## TASK GOAL
Every line that contains the word "ring" should be copied from the records below.

● ● ● ● ●

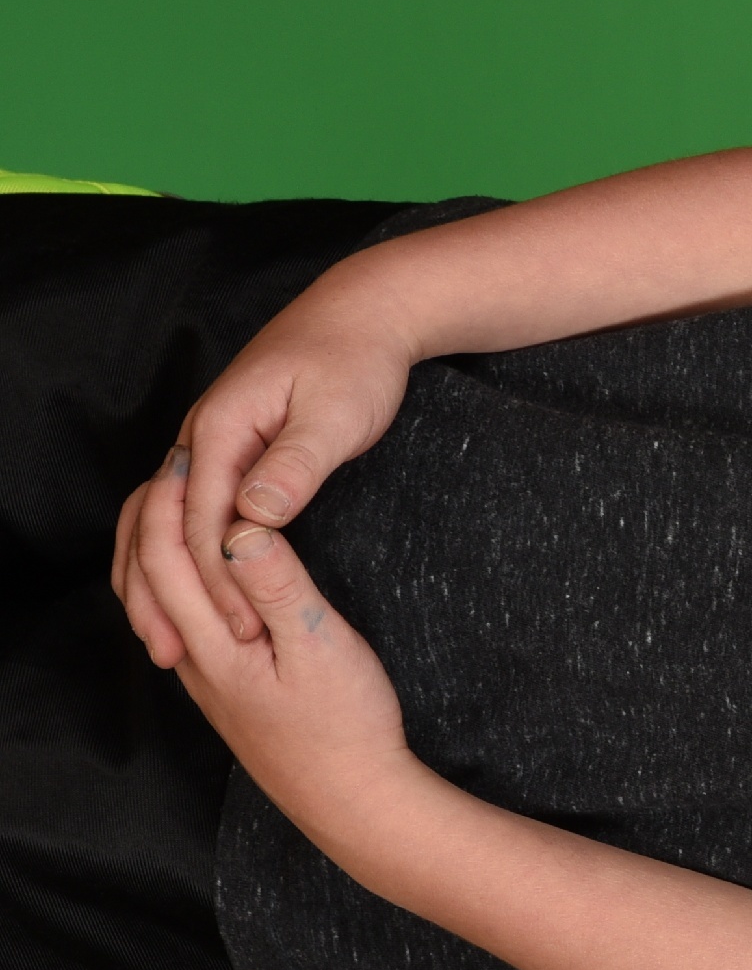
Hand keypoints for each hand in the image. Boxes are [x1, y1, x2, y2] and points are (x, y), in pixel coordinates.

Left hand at [118, 457, 415, 835]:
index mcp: (211, 642)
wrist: (351, 800)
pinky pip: (178, 619)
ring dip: (156, 545)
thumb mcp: (323, 648)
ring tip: (180, 504)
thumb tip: (243, 525)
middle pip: (144, 573)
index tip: (192, 453)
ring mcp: (203, 676)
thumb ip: (279, 586)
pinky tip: (204, 569)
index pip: (165, 555)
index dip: (171, 498)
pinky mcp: (223, 687)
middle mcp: (192, 659)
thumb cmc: (347, 727)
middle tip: (180, 463)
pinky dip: (175, 577)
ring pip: (154, 599)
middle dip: (151, 512)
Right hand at [163, 276, 417, 649]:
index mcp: (218, 429)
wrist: (363, 314)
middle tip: (197, 655)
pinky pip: (196, 510)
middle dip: (182, 591)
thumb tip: (256, 515)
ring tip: (183, 640)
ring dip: (172, 578)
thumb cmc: (355, 362)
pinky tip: (207, 590)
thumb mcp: (334, 415)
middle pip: (170, 527)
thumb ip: (296, 465)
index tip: (243, 629)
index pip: (200, 520)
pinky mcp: (231, 450)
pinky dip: (191, 552)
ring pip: (172, 521)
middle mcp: (200, 437)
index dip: (218, 579)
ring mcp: (211, 443)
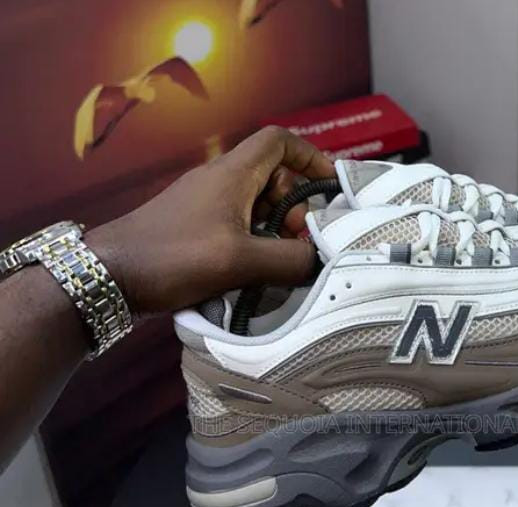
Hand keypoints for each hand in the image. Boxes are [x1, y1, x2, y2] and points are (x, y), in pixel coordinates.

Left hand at [88, 126, 334, 315]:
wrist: (109, 275)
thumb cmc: (171, 257)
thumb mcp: (239, 261)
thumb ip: (288, 260)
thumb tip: (319, 259)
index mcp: (233, 175)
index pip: (279, 141)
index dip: (310, 156)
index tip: (329, 186)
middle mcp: (220, 182)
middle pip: (273, 178)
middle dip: (295, 207)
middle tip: (297, 242)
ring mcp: (205, 205)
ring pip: (256, 205)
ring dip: (275, 230)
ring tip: (276, 262)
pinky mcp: (194, 227)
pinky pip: (237, 225)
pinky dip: (254, 242)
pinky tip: (252, 271)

● ● ● ● ●

## SOLVED EXERCISE
ring dip: (156, 545)
ring tip: (180, 504)
ring mcp: (203, 676)
ring pip: (154, 599)
ring tip: (183, 640)
ring dip: (172, 578)
ring pip: (172, 521)
ring mcp: (211, 443)
ring mcp: (205, 205)
ring pip: (256, 205)
ring dip: (275, 230)
ring tip: (276, 262)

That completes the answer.